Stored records
>>>>>
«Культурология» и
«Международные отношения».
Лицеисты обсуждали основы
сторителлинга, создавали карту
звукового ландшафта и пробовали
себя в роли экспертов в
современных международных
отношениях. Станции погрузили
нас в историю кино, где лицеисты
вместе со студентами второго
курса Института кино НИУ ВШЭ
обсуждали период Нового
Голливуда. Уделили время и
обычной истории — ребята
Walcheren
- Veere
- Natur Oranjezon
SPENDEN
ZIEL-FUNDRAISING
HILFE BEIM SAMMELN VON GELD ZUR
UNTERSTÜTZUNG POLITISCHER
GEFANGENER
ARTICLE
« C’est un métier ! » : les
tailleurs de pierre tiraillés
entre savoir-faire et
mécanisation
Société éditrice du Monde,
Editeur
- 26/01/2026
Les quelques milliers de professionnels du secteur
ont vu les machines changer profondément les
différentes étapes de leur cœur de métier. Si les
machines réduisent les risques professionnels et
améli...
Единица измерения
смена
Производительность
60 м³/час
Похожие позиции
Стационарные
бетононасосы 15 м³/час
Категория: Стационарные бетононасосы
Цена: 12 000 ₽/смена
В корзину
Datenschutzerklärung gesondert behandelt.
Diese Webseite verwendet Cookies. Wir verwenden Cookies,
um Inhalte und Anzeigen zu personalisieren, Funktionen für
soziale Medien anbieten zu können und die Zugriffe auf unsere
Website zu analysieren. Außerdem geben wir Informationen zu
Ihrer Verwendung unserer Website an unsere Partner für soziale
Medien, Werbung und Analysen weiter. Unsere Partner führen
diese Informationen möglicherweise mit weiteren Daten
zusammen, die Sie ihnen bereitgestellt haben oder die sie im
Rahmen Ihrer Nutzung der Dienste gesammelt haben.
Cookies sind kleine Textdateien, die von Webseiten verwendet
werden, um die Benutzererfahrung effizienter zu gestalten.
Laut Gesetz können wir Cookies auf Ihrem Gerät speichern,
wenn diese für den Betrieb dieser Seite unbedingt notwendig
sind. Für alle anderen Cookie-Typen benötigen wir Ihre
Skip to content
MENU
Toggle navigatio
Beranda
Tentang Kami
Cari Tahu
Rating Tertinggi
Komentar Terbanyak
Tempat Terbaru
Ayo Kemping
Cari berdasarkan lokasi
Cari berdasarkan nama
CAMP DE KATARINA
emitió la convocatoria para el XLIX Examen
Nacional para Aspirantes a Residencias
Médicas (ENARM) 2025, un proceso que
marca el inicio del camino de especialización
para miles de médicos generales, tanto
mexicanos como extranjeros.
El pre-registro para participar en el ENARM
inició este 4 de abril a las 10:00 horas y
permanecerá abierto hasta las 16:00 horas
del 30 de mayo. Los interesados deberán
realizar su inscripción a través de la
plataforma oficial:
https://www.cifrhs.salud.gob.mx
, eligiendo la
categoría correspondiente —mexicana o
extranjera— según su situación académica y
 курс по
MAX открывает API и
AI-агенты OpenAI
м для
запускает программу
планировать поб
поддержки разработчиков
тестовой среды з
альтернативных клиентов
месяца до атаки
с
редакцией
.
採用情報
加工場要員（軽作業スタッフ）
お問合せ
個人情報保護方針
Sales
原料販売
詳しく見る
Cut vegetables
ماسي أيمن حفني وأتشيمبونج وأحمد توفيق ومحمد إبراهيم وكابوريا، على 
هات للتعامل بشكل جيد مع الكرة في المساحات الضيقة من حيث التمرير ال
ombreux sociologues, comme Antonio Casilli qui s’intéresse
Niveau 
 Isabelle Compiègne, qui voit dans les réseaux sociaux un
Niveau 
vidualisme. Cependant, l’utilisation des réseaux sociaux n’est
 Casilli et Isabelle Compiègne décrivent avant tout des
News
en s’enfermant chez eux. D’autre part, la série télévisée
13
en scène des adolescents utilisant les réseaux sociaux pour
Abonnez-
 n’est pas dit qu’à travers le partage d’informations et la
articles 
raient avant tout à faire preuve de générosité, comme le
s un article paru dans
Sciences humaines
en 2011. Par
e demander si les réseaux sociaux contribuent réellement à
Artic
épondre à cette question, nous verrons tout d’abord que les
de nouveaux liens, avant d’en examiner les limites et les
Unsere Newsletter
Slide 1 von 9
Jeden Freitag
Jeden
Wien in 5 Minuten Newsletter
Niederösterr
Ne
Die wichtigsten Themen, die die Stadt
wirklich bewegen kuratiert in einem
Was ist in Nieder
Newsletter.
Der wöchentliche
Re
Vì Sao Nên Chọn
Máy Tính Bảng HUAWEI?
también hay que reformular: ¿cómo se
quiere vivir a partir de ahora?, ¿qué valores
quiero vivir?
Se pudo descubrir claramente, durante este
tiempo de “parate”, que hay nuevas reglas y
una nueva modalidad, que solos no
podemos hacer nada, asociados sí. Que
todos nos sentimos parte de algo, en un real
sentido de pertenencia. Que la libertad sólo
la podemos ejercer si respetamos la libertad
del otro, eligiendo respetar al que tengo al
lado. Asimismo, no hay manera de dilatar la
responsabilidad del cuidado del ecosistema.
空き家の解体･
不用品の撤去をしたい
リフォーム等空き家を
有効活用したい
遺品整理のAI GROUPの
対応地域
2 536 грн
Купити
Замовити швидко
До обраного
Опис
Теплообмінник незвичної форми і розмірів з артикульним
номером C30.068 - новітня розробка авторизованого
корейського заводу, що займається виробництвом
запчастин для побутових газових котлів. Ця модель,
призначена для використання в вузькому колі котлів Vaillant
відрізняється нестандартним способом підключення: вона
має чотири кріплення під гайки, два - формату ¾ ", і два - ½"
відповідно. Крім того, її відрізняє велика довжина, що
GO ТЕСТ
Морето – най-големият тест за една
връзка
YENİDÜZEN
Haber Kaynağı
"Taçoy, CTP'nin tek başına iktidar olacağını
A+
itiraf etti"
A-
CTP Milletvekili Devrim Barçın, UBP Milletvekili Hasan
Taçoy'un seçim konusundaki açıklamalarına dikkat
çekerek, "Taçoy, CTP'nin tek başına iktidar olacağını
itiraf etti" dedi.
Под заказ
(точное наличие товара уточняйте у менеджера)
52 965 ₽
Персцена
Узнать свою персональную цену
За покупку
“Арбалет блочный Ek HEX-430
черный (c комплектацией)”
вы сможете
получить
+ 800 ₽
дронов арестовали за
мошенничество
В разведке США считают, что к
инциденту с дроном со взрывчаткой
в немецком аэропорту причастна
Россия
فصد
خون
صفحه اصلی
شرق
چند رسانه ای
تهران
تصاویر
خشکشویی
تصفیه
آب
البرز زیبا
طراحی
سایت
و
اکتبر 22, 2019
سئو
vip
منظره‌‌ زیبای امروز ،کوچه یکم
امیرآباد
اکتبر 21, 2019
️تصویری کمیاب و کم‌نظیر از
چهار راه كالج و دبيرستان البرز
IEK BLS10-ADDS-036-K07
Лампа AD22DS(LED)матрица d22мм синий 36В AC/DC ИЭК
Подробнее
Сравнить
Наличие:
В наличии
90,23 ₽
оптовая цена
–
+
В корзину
<<<<<
_WRITTEN TASK_
All the records above need to be restated exactly, line by line.

_SOLUTION BELOW_
«Культурология» и
«Международные отношения».
Лицеисты обсуждали основы
сторителлинга, создавали карту
звукового ландшафта и пробовали
себя в роли экспертов в
современных международных
отношениях. Станции погрузили
нас в историю кино, где лицеисты
вместе со студентами второго
курса Института кино НИУ ВШЭ
обсуждали период Нового
Голливуда. Уделили время и
обычной истории — ребята
Walcheren
- Veere
- Natur Oranjezon
SPENDEN
ZIEL-FUNDRAISING
HILFE BEIM SAMMELN VON GELD ZUR
UNTERSTÜTZUNG POLITISCHER
GEFANGENER
ARTICLE
« C’est un métier ! » : les
tailleurs de pierre tiraillés
entre savoir-faire et
mécanisation
Société éditrice du Monde,
Editeur
- 26/01/2026
Les quelques milliers de professionnels du secteur
ont vu les machines changer profondément les
différentes étapes de leur cœur de métier. Si les
machines réduisent les risques professionnels et
améli...
Единица измерения
смена
Производительность
60 м³/час
Похожие позиции
Стационарные
бетононасосы 15 м³/час
Категория: Стационарные бетононасосы
Цена: 12 000 ₽/смена
В корзину
Datenschutzerklärung gesondert behandelt.
Diese Webseite verwendet Cookies. Wir verwenden Cookies,
um Inhalte und Anzeigen zu personalisieren, Funktionen für
soziale Medien anbieten zu können und die Zugriffe auf unsere
Website zu analysieren. Außerdem geben wir Informationen zu
Ihrer Verwendung unserer Website an unsere Partner für soziale
Medien, Werbung und Analysen weiter. Unsere Partner führen
diese Informationen möglicherweise mit weiteren Daten
zusammen, die Sie ihnen bereitgestellt haben oder die sie im
Rahmen Ihrer Nutzung der Dienste gesammelt haben.
Cookies sind kleine Textdateien, die von Webseiten verwendet
werden, um die Benutzererfahrung effizienter zu gestalten.
Laut Gesetz können wir Cookies auf Ihrem Gerät speichern,
wenn diese für den Betrieb dieser Seite unbedingt notwendig
sind. Für alle anderen Cookie-Typen benötigen wir Ihre
Skip to content
MENU
Toggle navigatio
Beranda
Tentang Kami
Cari Tahu
Rating Tertinggi
Komentar Terbanyak
Tempat Terbaru
Ayo Kemping
Cari berdasarkan lokasi
Cari berdasarkan nama
CAMP DE KATARINA
emitió la convocatoria para el XLIX Examen
Nacional para Aspirantes a Residencias
Médicas (ENARM) 2025, un proceso que
marca el inicio del camino de especialización
para miles de médicos generales, tanto
mexicanos como extranjeros.
El pre-registro para participar en el ENARM
inició este 4 de abril a las 10:00 horas y
permanecerá abierto hasta las 16:00 horas
del 30 de mayo. Los interesados deberán
realizar su inscripción a través de la
plataforma oficial:
https://www.cifrhs.salud.gob.mx
, eligiendo la
categoría correspondiente —mexicana o
extranjera— según su situación académica y
 курс по
MAX открывает API и
AI-агенты OpenAI
м для
запускает программу
планировать поб
поддержки разработчиков
тестовой среды з
альтернативных клиентов
месяца до атаки
с
редакцией
.
採用情報
加工場要員（軽作業スタッフ）
お問合せ
個人情報保護方針
Sales
原料販売
詳しく見る
Cut vegetables
ماسي أيمن حفني وأتشيمبونج وأحمد توفيق ومحمد إبراهيم وكابوريا، على 
هات للتعامل بشكل جيد مع الكرة في المساحات الضيقة من حيث التمرير ال
ombreux sociologues, comme Antonio Casilli qui s’intéresse
Niveau 
 Isabelle Compiègne, qui voit dans les réseaux sociaux un
Niveau 
vidualisme. Cependant, l’utilisation des réseaux sociaux n’est
 Casilli et Isabelle Compiègne décrivent avant tout des
News
en s’enfermant chez eux. D’autre part, la série télévisée
13
en scène des adolescents utilisant les réseaux sociaux pour
Abonnez-
 n’est pas dit qu’à travers le partage d’informations et la
articles 
raient avant tout à faire preuve de générosité, comme le
s un article paru dans
Sciences humaines
en 2011. Par
e demander si les réseaux sociaux contribuent réellement à
Artic
épondre à cette question, nous verrons tout d’abord que les
de nouveaux liens, avant d’en examiner les limites et les
Unsere Newsletter
Slide 1 von 9
Jeden Freitag
Jeden
Wien in 5 Minuten Newsletter
Niederösterr
Ne
Die wichtigsten Themen, die die Stadt
wirklich bewegen kuratiert in einem
Was ist in Nieder
Newsletter.
Der wöchentliche
Re
Vì Sao Nên Chọn
Máy Tính Bảng HUAWEI?
también hay que reformular: ¿cómo se
quiere vivir a partir de ahora?, ¿qué valores
quiero vivir?
Se pudo descubrir claramente, durante este
tiempo de “parate”, que hay nuevas reglas y
una nueva modalidad, que solos no
podemos hacer nada, asociados sí. Que
todos nos sentimos parte de algo, en un real
sentido de pertenencia. Que la libertad sólo
la podemos ejercer si respetamos la libertad
del otro, eligiendo respetar al que tengo al
lado. Asimismo, no hay manera de dilatar la
responsabilidad del cuidado del ecosistema.
空き家の解体･
不用品の撤去をしたい
リフォーム等空き家を
有効活用したい
遺品整理のAI GROUPの
対応地域
2 536 грн
Купити
Замовити швидко
До обраного
Опис
Теплообмінник незвичної форми і розмірів з артикульним
номером C30.068 - новітня розробка авторизованого
корейського заводу, що займається виробництвом
запчастин для побутових газових котлів. Ця модель,
призначена для використання в вузькому колі котлів Vaillant
відрізняється нестандартним способом підключення: вона
має чотири кріплення під гайки, два - формату ¾ ", і два - ½"
відповідно. Крім того, її відрізняє велика довжина, що
GO ТЕСТ
Морето – най-големият тест за една
връзка
YENİDÜZEN
Haber Kaynağı
"Taçoy, CTP'nin tek başına iktidar olacağını
A+
itiraf etti"
A-
CTP Milletvekili Devrim Barçın, UBP Milletvekili Hasan
Taçoy'un seçim konusundaki açıklamalarına dikkat
çekerek, "Taçoy, CTP'nin tek başına iktidar olacağını
itiraf etti" dedi.
Под заказ
(точное наличие товара уточняйте у менеджера)
52 965 ₽
Персцена
Узнать свою персональную цену
За покупку
“Арбалет блочный Ek HEX-430
черный (c комплектацией)”
вы сможете
получить
+ 800 ₽
дронов арестовали за
мошенничество
В разведке США считают, что к
инциденту с дроном со взрывчаткой
в немецком аэропорту причастна
Россия
فصد
خون
صفحه اصلی
شرق
چند رسانه ای
تهران
تصاویر
خشکشویی
تصفیه
آب
البرز زیبا
طراحی
سایت
و
اکتبر 22, 2019
سئو
vip
منظره‌‌ زیبای امروز ،کوچه یکم
امیرآباد
اکتبر 21, 2019
️تصویری کمیاب و کم‌نظیر از
چهار راه كالج و دبيرستان البرز
IEK BLS10-ADDS-036-K07
Лампа AD22DS(LED)матрица d22мм синий 36В AC/DC ИЭК
Подробнее
Сравнить
Наличие:
В наличии
90,23 ₽
оптовая цена
–
+
В корзину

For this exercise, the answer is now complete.